Modification records

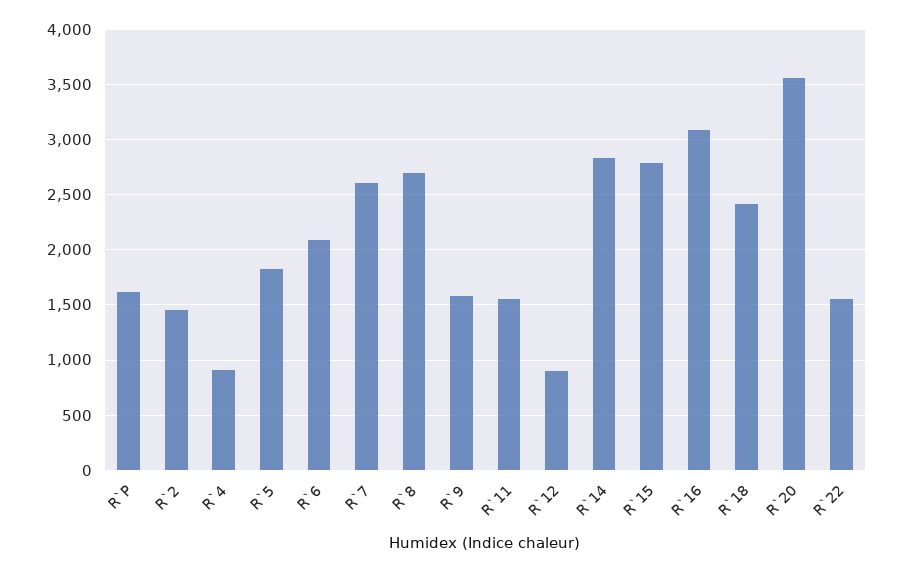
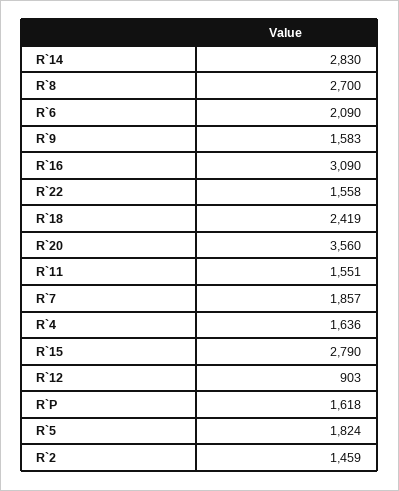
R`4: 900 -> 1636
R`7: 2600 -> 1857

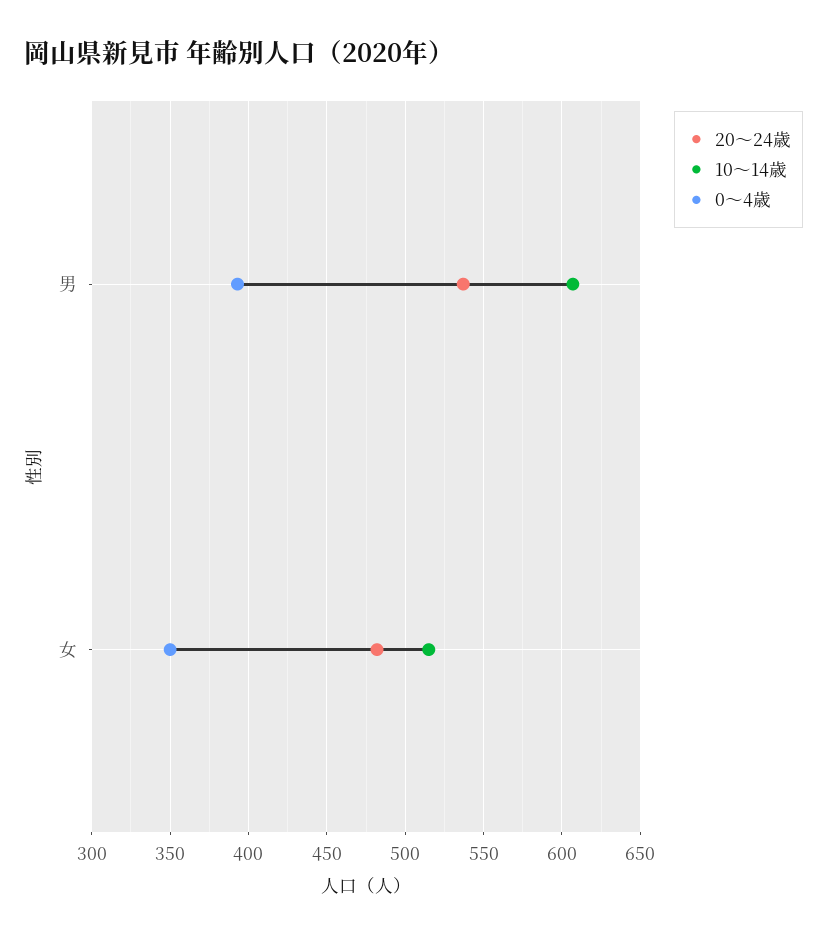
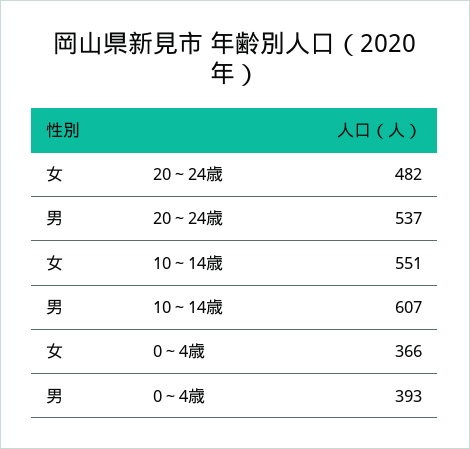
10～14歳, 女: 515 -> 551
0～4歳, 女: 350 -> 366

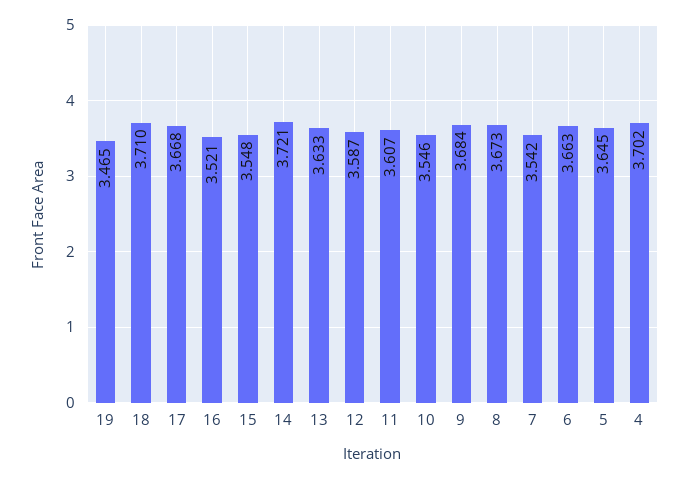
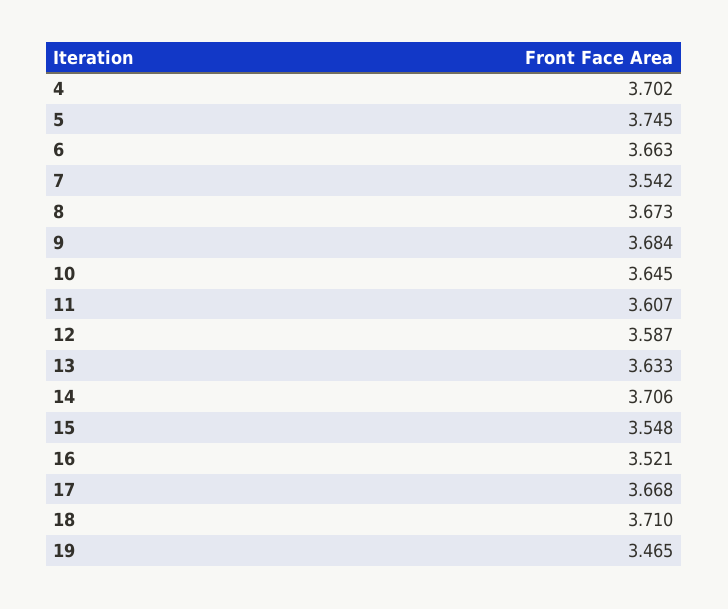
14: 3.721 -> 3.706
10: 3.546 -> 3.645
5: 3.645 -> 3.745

What the task requires ▸
Once the pictures are set aside, repeat the data above exactly.

Response ▸
R`4: 900 -> 1636
R`7: 2600 -> 1857

10～14歳, 女: 515 -> 551
0～4歳, 女: 350 -> 366

14: 3.721 -> 3.706
10: 3.546 -> 3.645
5: 3.645 -> 3.745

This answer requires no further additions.